▶ [Text passage]:
In March 2013 a complaint was filed by Haverstick Incorporated against Official Payments in the US District Court in the Southern District of Indiana.  The lawsuit arises out of a 2005 system implementation project for the State of Indiana unemployment insurance system, or Indiana UI Project.  Haverstick, the prime contractor, alleges Official Payments (which was then operating under the name Tier Technologies, Inc.), a subcontractor, breached its subcontract by assigning the subcontract to a third party without Haverstick’s consent and also alleges that Official Payments failed to perform the services contemplated by the subcontract.  The complaint alleges damages of approximately $8.7 million and seeks recovery of these damages plus attorney fees, interest and costs.

At both March 31, 2013 and September 30, 2012, we had legal accruals of $0.5 million in connection with our legal matters.  The Company intends to file a response to the complaint and vigorously contest the lawsuit.  Due to the preliminary stage of this matter, the fact that discovery has not commenced, and the uncertainty inherent in the overall litigation process, the amount or range of reasonably possible loss, if any, is not reasonably estimable above the amount recorded.

SETTLEMENTS PAYABLE

Settlements payable on our Consolidated Balance Sheets consists of payments due primarily to utilities, higher education, and public sector Clients.  As individuals and businesses settle their obligations to our various Clients, we generate a receivable from the credit or debit card company and a payable to the Client.  Once we receive confirmation the funds have been received by the card company, we settle the liabilities to the Client.  This process may take several business days to complete and can result in unsettled funds at the end of a reporting period.  We had $34,948 million and $17,019 million, respectively, of settlements payable at March 31, 2013 and September 30, 2012.

▶ [Work request 1]:
Could you reproduce the Dataset entries listing line for line, leaving out the pictures?

Dataset entries
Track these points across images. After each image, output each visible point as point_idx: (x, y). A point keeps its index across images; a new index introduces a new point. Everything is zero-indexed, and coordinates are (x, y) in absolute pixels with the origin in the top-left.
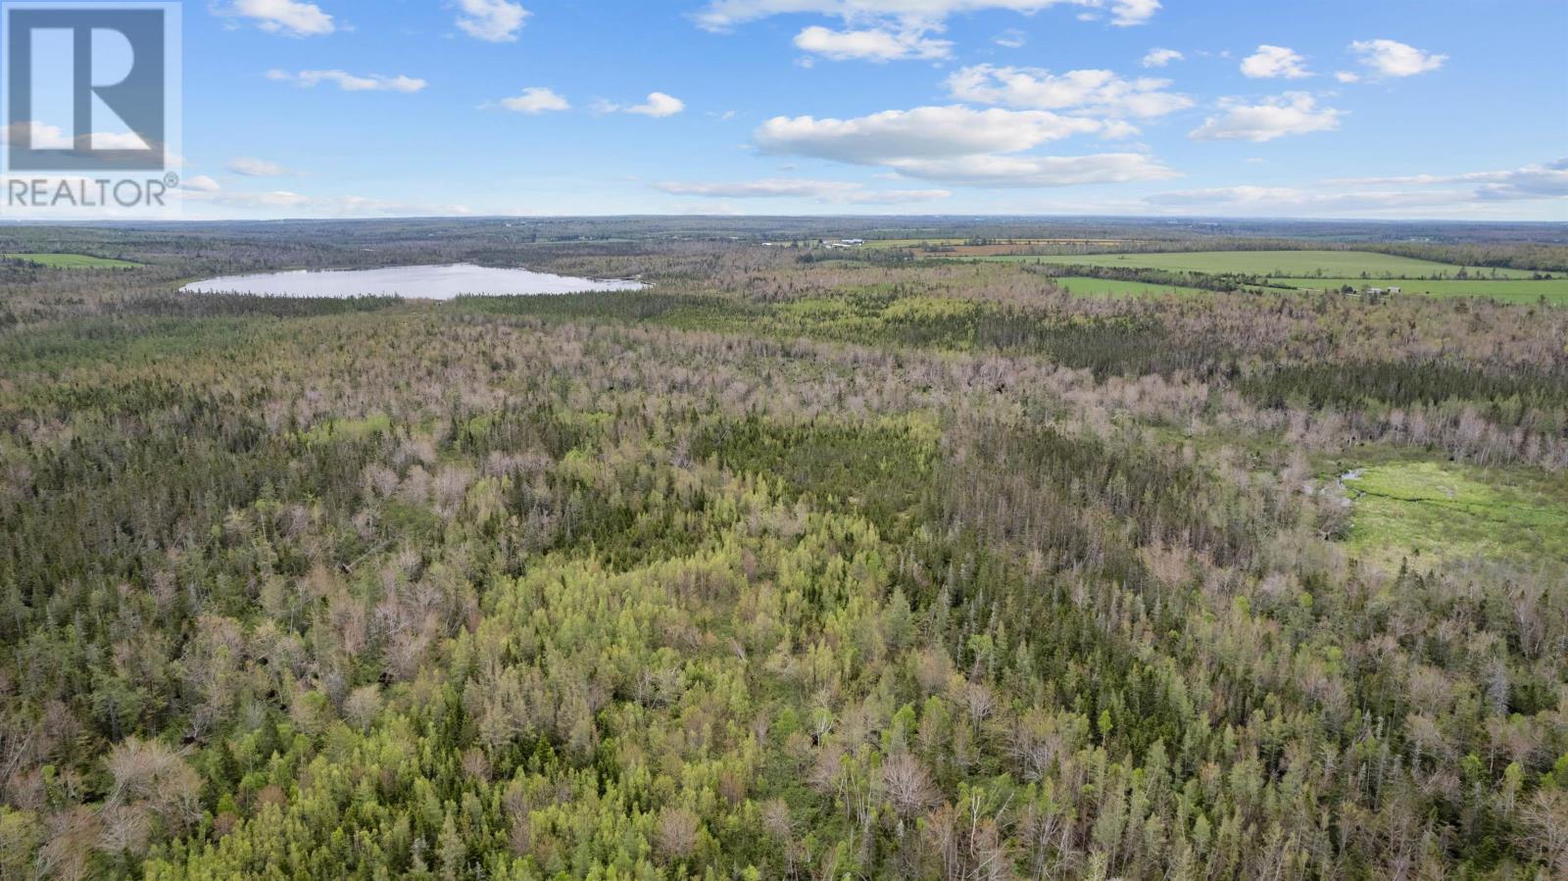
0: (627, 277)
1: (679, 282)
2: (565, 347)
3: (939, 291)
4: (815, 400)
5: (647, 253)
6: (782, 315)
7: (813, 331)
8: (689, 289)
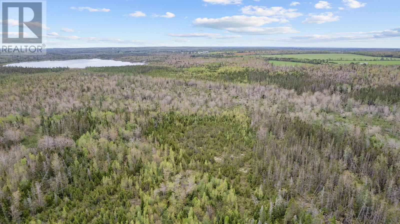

▶ [Work request 2]:
Answer these questions from the excerpt on the lawsuit and settlements payable:
(a) In which court was the complaint against Official Payments filed?
(b) What amount of legal accruals did the company have at both March 31, 2013 and September 30, 2012?
(c) To whom are the settlements payable primarily due?

▶ [Written answer 1]:
Track these points across images. After each image, output each visible point as point_idx: (x, y). A point keeps its index across images; a new index introduces a new point. Everything is zero-indexed, and coordinates are (x, y) in absolute pixels with the origin in the top-left.
0: (627, 277)
1: (679, 282)
2: (565, 347)
3: (939, 291)
4: (815, 400)
5: (647, 253)
6: (782, 315)
7: (813, 331)
8: (689, 289)

▶ [Written answer 2]:
(a) The US District Court in the Southern District of Indiana.
(b) $0.5 million.
(c) Utilities, higher education, and public sector Clients.